In Python, a union all between tables lunch_menu and dinner_menu would look like:

gpudb.create_union(
  table_name = "lunch_union_dinner",
  table_names = ["lunch_menu", "dinner_menu"],
  input_column_names = [
    ["food_name", "category", "price"],
    ["food_name", "category", "price"]
  ],
  output_column_names = ["food_name", "category", "price"]
)

The results from the above call would contain all menu items (including duplicates) in the extracted columns from lunch_menu and dinner_menu. The result would match what would be produced by the SQL

SELECT
  food_name,
  category,
  price
FROM
  lunch_menu

UNION ALL

SELECT
  food_name,
  category,
  price
FROM
  dinner_menu

A union (or union distinct) using the same tables can be performed via:

gpudb.create_union(
  table_name = "lunch_union_dinner",
  table_names = ["lunch_menu", "dinner_menu"],
  input_column_names = [
    ["food_name", "category", "price"],
    ["food_name", "category", "price"]
  ],
  output_column_names = ["food_name", "category", "price"],
  options = {"mode":"union_distinct"}
)

The result of the union distinct call above would contain all menu items (excluding duplicates) in the extracted columns from lunch_menu and dinner_menu. The result would match what would be produced by the SQL

SELECT
  food_name,
  category,
  price
FROM
  lunch_menu

UNION

SELECT
  food_name,
  category,
  price
FROM
  dinner_menu

A merge view can be performed via:

gpudb.create_union(
  table_name = "sandwiches_merged_view",
  table_names = ["lunch_sandwiches", "dinner_sandwiches"],
  options = {"mode":"merge_views"}
)

Operating on a Union

Examples

A Python example filter on the results produced in the Performing a Union section for menu items that are soups is:

gpudb.filter(
    table_name = "lunch_union_dinner",
    view_name = "menu_soups",
    expression = "category = soup"
)

When executed against a union, the /filter endpoint produces a view. A chain of these filters could be used to create more and more restrictive views from the original union operation.
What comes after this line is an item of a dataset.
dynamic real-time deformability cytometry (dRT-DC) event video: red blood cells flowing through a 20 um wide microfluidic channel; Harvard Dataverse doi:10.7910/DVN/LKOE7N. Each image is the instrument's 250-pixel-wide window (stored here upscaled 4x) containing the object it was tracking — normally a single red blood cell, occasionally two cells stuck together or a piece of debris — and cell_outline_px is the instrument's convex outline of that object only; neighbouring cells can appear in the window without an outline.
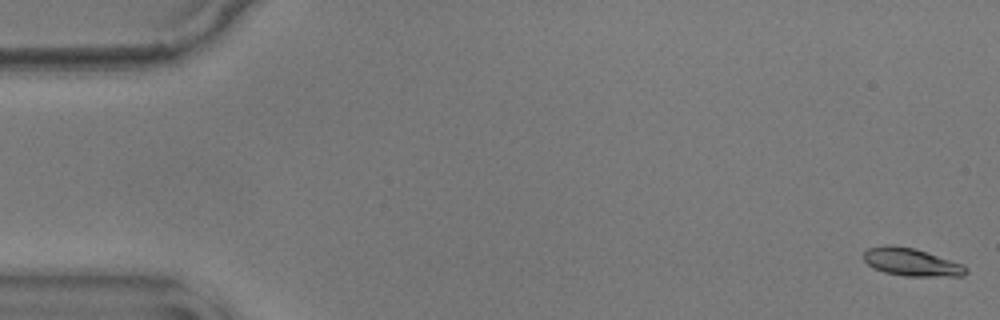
{"species": "common noctule bat (a hibernating species)", "species_latin": "Nyctalus noctula", "temperature_condition": "warm", "stored_images_in_passage": 56, "camera_frame_rate_fps": 3000, "um_per_image_px": 0.085, "animal": {"sex": "male", "body_mass_g": 17.9}, "frame": {"image": 1, "passage_image": 1, "time_ms": 0.0, "image_size_px": [1000, 320], "cell_outline_px": [[968, 272], [964, 276], [904, 276], [884, 272], [872, 268], [864, 260], [864, 252], [868, 248], [888, 244], [892, 244], [916, 248], [964, 264], [968, 268]], "centroid_in_image_um": [77.5, 22.27], "position_along_channel_um": 7.5, "area_um2": 16.88}}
In Python, to aggregate menu items by category in the results produced earlier:

gpudb.aggregate_group_by(
  table_name = "lunch_union_dinner",
  column_names = [
    "soup"
  ],
  offset = 0,
  limit = 25,
  encoding = "json"
)

To retrieve records from the union results in Python:

gpudb.get_records(
    table_name = "lunch_union_dinner",
    offset = 0,
    limit = 50,
    encoding = "json"
)

Limitations and Cautions

There are several limitations to creating and using unions:

  • Performing a union between two data sets results in an entirely new data set, so be mindful of the memory usage implications
  • All data sets have to be replicated or not replicated, e.g., you cannot union replicated and non-replicated data sets
  • If attempting to union sharded data sets, all data sets have to be sharded similarly (if all data is not on the same processing node, the union can't be calculated properly)
  • The result of a union operation does not get updated if source data set(s) are updated
  • The result of a union operation has no permanence by default because it is not protected and has a default TTL of 20 minutes
  • The result of a union operation is not persisted
  • The result of a union operation is technically a view, so rows cannot be added, deleted, or edited; however, if the view is persisted, by specifying the persist option upon creation, the view will become a table and no longer have this restriction
  • The input_column_name parameter vector size needs to match the number of data sets listed, i.e. if you want to union a data set to itself, the data set will need to be listed twice in the table_names parameter
  • The input_column_name parameter vectors need to be listed in the same order as their source data sets, e.g., if three data sets are listed in the table_names parameter, the first data set's columns should be listed first in the input_column_name parameter, etc.
  • A union cannot be performed using a data set with non-charN string fields
  • A merge views operation must consist of views created using any filter endpoint from the same base data set. This means views of views of the same base data set are allowed, but other types of views are not (e.g., projection, union, join, etc.)